*Text provided*

As our photographer clicked away, passersby wondered why our focus was on the estate. It must have taken millions or even billions of shillings to put up such structures.

Yet part of this estate is to be demolished because it is alleged to have been built on a road reserve.

The plan to partially demolish the encroachment into land set aside for the road is expected to affect about 296 families, to pave way for construction of 25 kilometres of the Northern bypass.

Construction of roads that ring Nairobi City is expected to ease the incessant traffic congestion the city faces.

Other roads are the Eastern Bypass which is complete and the Southern Bypass whose construction is on course and expected to be completed by 2015.

A petition filed by the developers against the Government over the width of the road was thrown out by Lady Justice Mumbu Ngugi.

They argued that the road reserve was 60 metres as opposed to government’s records which showed that the road reserve is 80 metres.

*Short exercise*
Write the next part of the article on the Northern Bypass demolition, starting after its last sentence. The data after this point comes from a separate source.

Dataset excerpts:
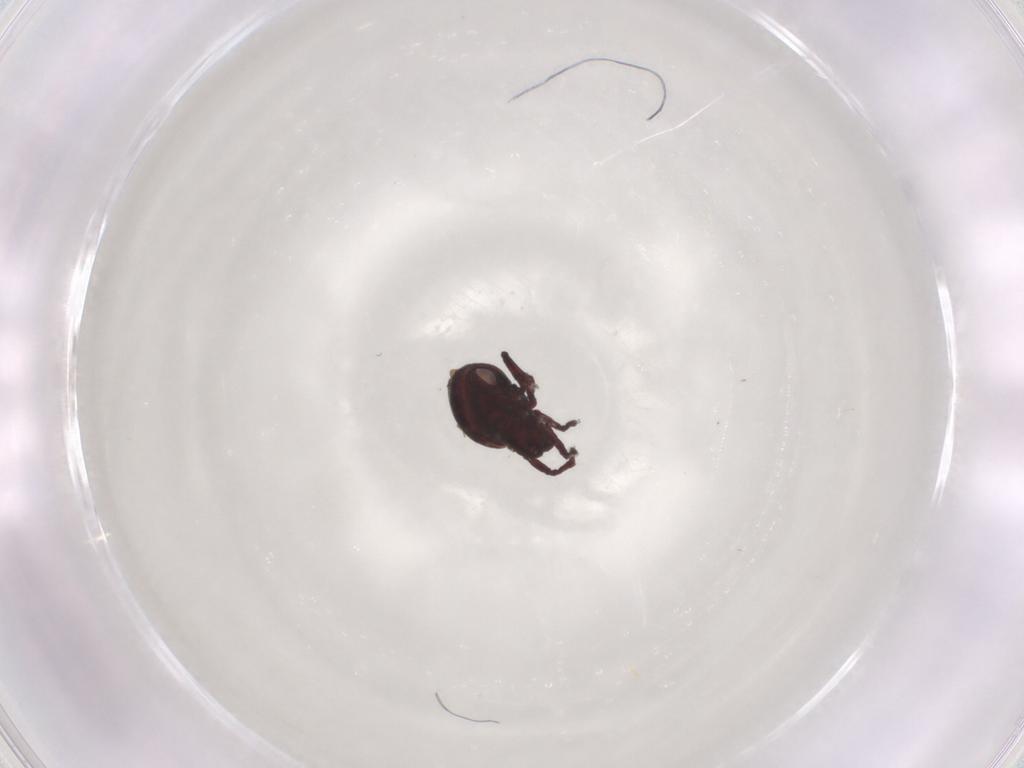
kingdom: Animalia
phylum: Arthropoda
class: Arachnida
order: Sarcoptiformes
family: Scheloribatidae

*Expected answer*
In Article 40 of the Constitution, the law is clear on property protection. This applies to property that has been legally acquired.


The Chairperson of the Institution of Surveyors of Kenya, Collins Kowuor, states that there is no legal provision to protect those who acquire land illegally.

“If the land in question is illegally acquired, then the Government cannot compensate the supposed owners because they are not backed by the law,” says Mr Kowuor.

He says that a case of such illegality may arise where the buyer is duped into acquiring property that has been set aside by the Government, like a road reserve.

He says: “Land sharks are on the prowl, making a killing from unsuspecting buyers who end up on the wrong side of the law; they end up selling property that has been set aside and leave the problem with the buyers who later realise they have lost much after they have invested in the property.”

 Other quarters are of the opinion that since the legal channel was followed then the developer has every reason to obey the law and effect the court ruling.